Maçka'nın köylerinde, bütün Doğu Karadeniz'de ve bütün Türk Dünyası'nda olduğu gibi cenaze töreni sırasında kadınlar ağıt yakar. Hürriyet muhabiri Gülden Aydın'ın yazdığına göre Eren'in annesi Ayşe Bülbül, "Hangi yaralarımı diyeyim/Hangi yükümü tutayım/Aldın da tomurcuk gülümü/ Çıkardın da bir gözümü..." diye ağıt yakmış. İnsanın aklına Sarıkamış savaşı sırasında yakılan "Ey Erzurum dağları, Yedun Maçkalilari, Kiminin yari ağlar, kiminin yavrilari" ağıdı geliyor.

Maçka, İran transit yolunun geçididir. Terör örgütünün bu geçide yönlendirilmesi, Irak ve Suriye'deki PKK/PYD örgütüne bin TIR silah gönderen ABD başta olmak üzere, Türkiye üzerinde emelleri olan ülkelerin stratejik ve eş zamanlı bir kararının sonucudur. Bu sebeple, devlet karşı bir stratejiyle cevap vermek durumundadır.

***

Onlar dışarıdan bizimkiler içeriden!

***

Hürriyet'ten Abdülkadir Selvi'ye konuşan CHP Genel Başkanı Kemal Kılıçdaroğlu, Alman Focus dergisine verdiği söyleşide Türkiye'yi Almanya'ya şikâyet ettiği iddialarının AKP'li Ayhan Oğan'ın "Yeni bir devlet kuruyoruz" sözlerini gündemden düşürmek için ortaya atıldığını söyledi.

Kılıçdaroğlu şunları söyledi: "Söyleşide benim, 'Türkiye'de Alman turistler için can ve mal güvenliği olmadığı' dediğim şeklinde sunulmuştu. Böyle bir ifade söz konusu değil, olamaz da. Ancak ben Türkiye'de hukuk devletinin olmadığını, OHAL döneminde kimsenin can ve mal güvenliğinin olmadığını sadece o dergiye söylemedim. Ben bunu TBMM'de, TOBB'da da söyledim. Söz konusu Alman medyası olunca inanmadığım şeyleri mi söylemeliydim?"

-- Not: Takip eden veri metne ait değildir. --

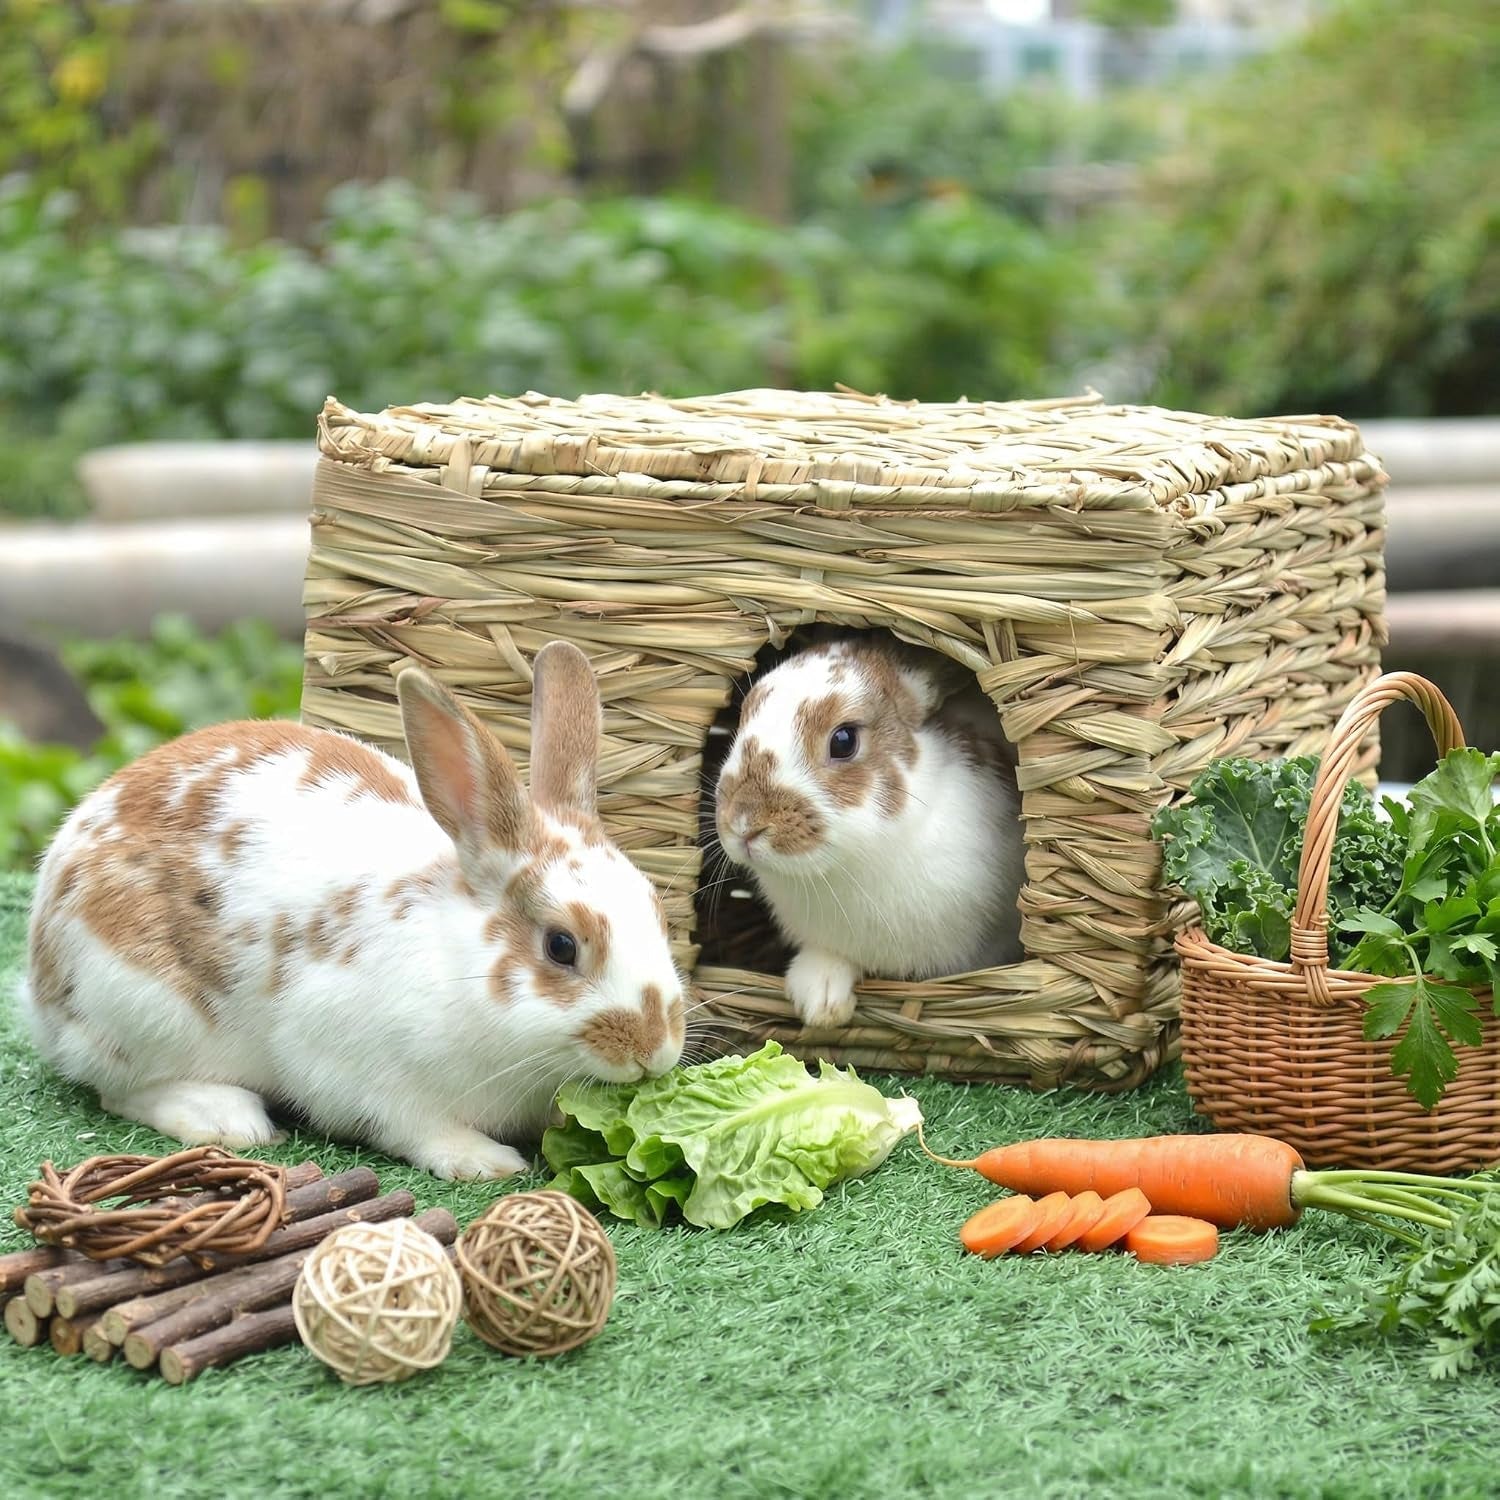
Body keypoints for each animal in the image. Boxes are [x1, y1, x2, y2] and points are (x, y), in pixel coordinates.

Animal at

Kılıçdaroğlu "Ben buradan AK Parti Genel Başkanı'na soruyorum, Ayhan Oğan hakkında bir işlem yapacaklar mı? Ya Ayhan Oğan'la ilgili işlem yapsınlar ya da Oğan'ın arkasında dursunlar. İkinci bir sorum daha var. Atatürk ve rejim düşmanları neden AK Parti'nin içinden çıkıyor?" diye sordu.

***

Basın, Kemal Kılıçdaroğlu'nun söylediği bu son söz üzerinde hiç durmadı.

AKP'nin devletin kuruluş felsefesi olan "Ne mutlu Türk'üm diyene" anlayışını ortadan kaldırmaya çalıştığı kesindir. Türkiye terörle köşeye sıkıştırılmak istenirken, kendi iktidarı tarafından da çökertilmeye çalışılan bir devlet durumuna düştü!

Hani Keçecizade Fuat Paşa'nın Fransız İmparatoru 3. Napolyon'a söylediği gibi; "Siz dışarıdan biz içeriden bu kadar uğraştığımız halde devleti yıkamadık!"

Bizimkiler de devleti yıkıp yenisini kurmak istediklerini söylüyor işte!